Future Service Design: Empowering Service Design to Improve Outcomes
Cybelle Buursink, Director for Future Service Design for the Australian Government Department of Human Services, is applying design-thinking approaches to the country’s civil services. She and her team are creating new, people-centered service concepts that will ensure all Australians can access the vital government services they need, in a timely and effective manner. Through her work, Cybelle has learned the following lessons:
- It’s critical for service designers to quickly move on from initial exploratory phases to tangible outcomes, especially in government work where change inherently takes longer.
- It’s necessary to balance the integrity of the design process with the reality of the bureaucracy and know when it’s important to be a purist and when to change an approach to meet the unique needs of a culture.
- Leadership must understand that a specific change won’t be perfect at its first rollout. This is a significant mindshift for organizations who expect to encounter no problems when doing something new.
Meaning Plus Metrics = Magic
Another highlight of the conference was the idea of demonstrating the value of service design to a business. While numbers and math are typically frightening words to designers, Zilver Innovation’s Erik Roscam Abbing did a fantastic job of removing fear and anxiety from these topics in his presentation “Meaning Plus Metrics = Magic.” He outlined the role of a service designer in ensuring the business value of their work, as follows:
- Marry a service’s value to the business with its value to customers.
- Focus on parts of the service experience that really matter.
- Set clear service goals and measure their effects and impact.
Erik then detailed how to measure the impact of service design on a company, as follows:
- Happier customers help promote a company’s services to others, buy more and linger longer, and become easier to serve. You can measure the success of happier customers through metrics such as net promoter scores, brand preference, cross-sells and up-sells, and churn.
- Efficient processes enable companies to sustain low costs, keep current customers and gain new customers, lead to fewer customer complaints, and leave room for personalized customer care. You can measure efficiency through call resolution rates and times, employee satisfaction, and case times.
- Aligned internal organizations allow cooperation between departments, increase creativity and efficiency in solving issues, and integrate better with partners and suppliers. You can measure alignment through supplier satisfaction and the numbers of cross-departmental initiatives, internal or external complaints, and innovations.
The Importance of Redefining Service Design
The last conference presentation that I think is important to summarize is that of the SDN’s founder, Birgit Mager. She recapped the conference talks by defining themes that she believes the organization and the service design community will need to explore in the future.
She began by explaining that, when she first started defining the concept of service design years ago, she searched on Google for service design and garnered zero results. Now, there are almost 1.5 million results. However, these include a mixed bag of IT companies, marketers, and architects who all claim to do service design. Therefore, Birgit believes that the edges of the current definition of service design are fuzzy, so the SDN and the service design community need to begin fine-tuning its definition.

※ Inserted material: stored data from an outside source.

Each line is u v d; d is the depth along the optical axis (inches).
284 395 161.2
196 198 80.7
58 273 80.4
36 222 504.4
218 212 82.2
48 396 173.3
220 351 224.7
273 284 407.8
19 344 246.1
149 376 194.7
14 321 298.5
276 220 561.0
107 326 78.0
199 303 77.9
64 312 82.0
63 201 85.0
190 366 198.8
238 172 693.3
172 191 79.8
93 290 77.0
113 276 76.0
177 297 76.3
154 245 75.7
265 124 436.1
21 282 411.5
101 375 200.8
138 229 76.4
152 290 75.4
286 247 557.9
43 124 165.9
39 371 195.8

One critical first step in this process is reassessing the value that service design brings to an organization.
Historically, the focus of service design has been on the customer. However, in many of the conference presentations, Birgit saw the need to shift our focus to the value service design brings to a business.
Another theme Birgit noticed throughout the presentations was that the interface level of service design is becoming a commodity—for example, a car-sharing digital service. The strategic level of service design is the level at which the service design community needs to function to illustrate its true value.